## Problem details
Copy out the text lines from all of the entries below character for character, leaving out the pictures.

· · · ·

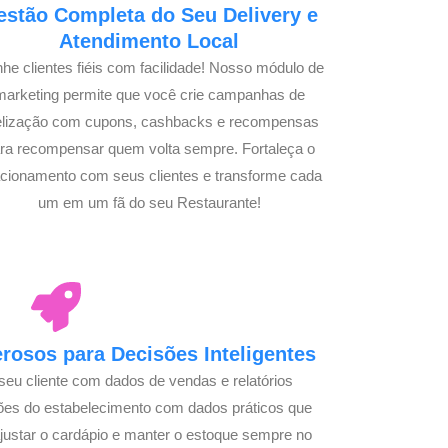
estão Completa do Seu Delivery e
Atendimento Local
he clientes fiéis com facilidade! Nosso módulo de
marketing permite que você crie campanhas de
delização com cupons, cashbacks e recompensas
ra recompensar quem volta sempre. Fortaleça o
acionamento com seus clientes e transforme cada
um em um fã do seu Restaurante!
osos para Decisões Inteligentes
seu cliente com dados de vendas e relatórios
ões do estabelecimento com dados práticos que
justar o cardápio e manter o estoque sempre no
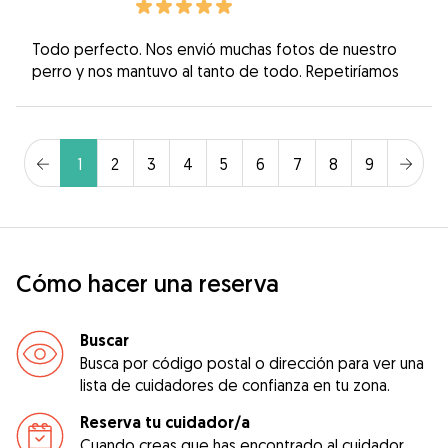
Todo perfecto. Nos envió muchas fotos de nuestro
perro y nos mantuvo al tanto de todo. Repetiríamos
1
2
3
4
5
6
7
8
9
Cómo hacer una reserva
Buscar
Busca por código postal o dirección para ver una
lista de cuidadores de confianza en tu zona.
Reserva tu cuidador/a
Cuando creas que has encontrado al cuidador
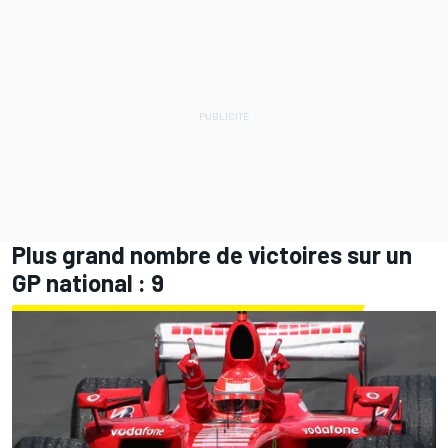
Plus grand nombre de victoires sur un
GP national : 9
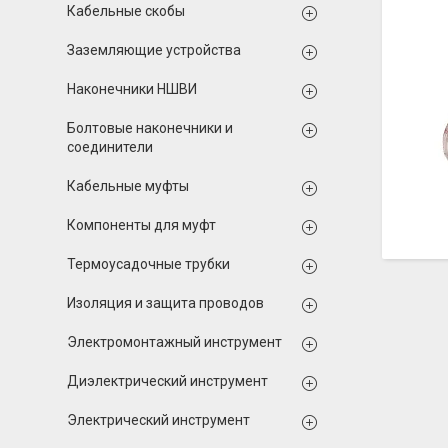
Кабельные скобы
Заземляющие устройства
Наконечники НШВИ
Болтовые наконечники и
соединители
Кабельные муфты
Компоненты для муфт
Термоусадочные трубки
Изоляция и защита проводов
Электромонтажный инструмент
Диэлектрический инструмент
Электрический инструмент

· · · ·

## Output for this exercise
estão Completa do Seu Delivery e
Atendimento Local
he clientes fiéis com facilidade! Nosso módulo de
marketing permite que você crie campanhas de
delização com cupons, cashbacks e recompensas
ra recompensar quem volta sempre. Fortaleça o
acionamento com seus clientes e transforme cada
um em um fã do seu Restaurante!
osos para Decisões Inteligentes
seu cliente com dados de vendas e relatórios
ões do estabelecimento com dados práticos que
justar o cardápio e manter o estoque sempre no
Todo perfecto. Nos envió muchas fotos de nuestro
perro y nos mantuvo al tanto de todo. Repetiríamos
1
2
3
4
5
6
7
8
9
Cómo hacer una reserva
Buscar
Busca por código postal o dirección para ver una
lista de cuidadores de confianza en tu zona.
Reserva tu cuidador/a
Cuando creas que has encontrado al cuidador
Plus grand nombre de victoires sur un
GP national : 9
Кабельные скобы
Заземляющие устройства
Наконечники НШВИ
Болтовые наконечники и
соединители
Кабельные муфты
Компоненты для муфт
Термоусадочные трубки
Изоляция и защита проводов
Электромонтажный инструмент
Диэлектрический инструмент
Электрический инструмент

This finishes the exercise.